Review: Bob Dylan – Tempest
Published on October 4th, 2012 | Jonny Abrams
If a band makes it to four albums these days, they’ve made a pretty decent fist of it. Tempest is Bob Dylan’s 35th, and as noted elsewhere it’s another age-defying work of excellence that furthers his remarkable and unusual spell of latter-day form.
By now we’re talking Louis Armstrong levels of raspiness, and his soulful gravel works a treat over the delightfully (and, taking the album as a whole, deceptively) breezy hop of opener “Duquesne Whistle”, all walking bass, jazzy brush-drumming and easy-going rhythm and blues guitar. Lines like “You’re the only thing alive that keeps me going / You’re like a time bomb in my heart” may not be wrapped up in riddles but their forthrightness makes an instant classic out of this, ditto “My heart is cheerful / It’s never fearful” from the sublime, pedal steel-assisted “Soon After Midnight”. “I’ve faced stronger wars than yours” we are also told here, indicating the darkness that lies beyond these timeless shows of effortless majesty.
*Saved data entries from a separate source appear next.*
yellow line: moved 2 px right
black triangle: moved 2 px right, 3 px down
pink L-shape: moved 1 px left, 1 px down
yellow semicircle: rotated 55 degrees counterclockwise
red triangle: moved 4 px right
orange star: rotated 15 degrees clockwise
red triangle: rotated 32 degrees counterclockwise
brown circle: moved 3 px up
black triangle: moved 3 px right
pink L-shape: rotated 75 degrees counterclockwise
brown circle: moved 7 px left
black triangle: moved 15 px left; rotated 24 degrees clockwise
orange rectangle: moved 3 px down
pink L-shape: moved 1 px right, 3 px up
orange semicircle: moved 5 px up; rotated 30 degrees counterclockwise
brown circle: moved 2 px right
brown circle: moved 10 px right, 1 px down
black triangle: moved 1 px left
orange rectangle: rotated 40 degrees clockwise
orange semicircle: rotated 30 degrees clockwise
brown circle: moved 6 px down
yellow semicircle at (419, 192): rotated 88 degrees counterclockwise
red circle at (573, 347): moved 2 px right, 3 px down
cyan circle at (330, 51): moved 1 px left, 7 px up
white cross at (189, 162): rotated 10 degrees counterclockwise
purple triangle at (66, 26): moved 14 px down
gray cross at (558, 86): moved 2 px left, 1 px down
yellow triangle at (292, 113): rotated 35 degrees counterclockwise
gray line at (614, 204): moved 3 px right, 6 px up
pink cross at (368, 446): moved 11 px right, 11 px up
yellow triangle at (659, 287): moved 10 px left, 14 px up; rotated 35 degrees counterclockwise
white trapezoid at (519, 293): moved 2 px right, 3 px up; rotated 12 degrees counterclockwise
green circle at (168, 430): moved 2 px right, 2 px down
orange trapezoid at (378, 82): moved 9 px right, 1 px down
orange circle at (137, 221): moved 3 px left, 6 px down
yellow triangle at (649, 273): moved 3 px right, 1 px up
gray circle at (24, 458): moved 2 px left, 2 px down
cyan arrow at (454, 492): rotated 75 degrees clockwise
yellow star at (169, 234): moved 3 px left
Insistent, grinding guitar works a treat alongside slide guitar, banjo and fiddle on “Narrow Way”, from which “Even Death has washed his hands of you” could almost be referring to his own lingering genius, if that notion weren’t so resoundingly punctured by “I’m armed to the hilt / And I’m struggling hard / You won’t get out of here unscarred” and “I can’t work up to you / You’re surely gonna have to work down to me someday”.
“Long and Wasted Years” belies its title by being the only track here under five minutes, its elegant, bittersweet country trot underpinning the heart-bludgeoning laments “For one brief day, I was the man for you” and “I haven’t seen my family in twenty years / I lost track of them when they lost their land / They could be dead by now”, while “Pay in Blood” sees our hero attesting to making a habit out of the titular activity, with the masterful suckerpunch of a caveat “…but not my own”.
“Scarlet Town” breathes fresh life into a tried and trusted songwriting trick – that is, doomy minor key-dom with foreboding major resolutions – sealing its own deal with plinky banjo, commanding violin and a reference to a “flat-chested junky whore”, and “Tin Angels” makes a similarly fine job of grabbing you by the collar with what sounds like an old blues recording dressed in a modern studio sheen to deliver the menacingly Waits-ian “You’re a reckless fool, I can see it in your eyes / To come this way was by no means wise”.
However, the show is stolen at the death by the title track, a thirteen-minute sea shanty about the sinking of the Titanic, leading Rocksucker to conclude that, at 71, Bob Dylan is still yet to hit his creative iceberg. (Yes, we can’t believe we just wrote that either.)
Rocksucker says: Four Quails out of Five!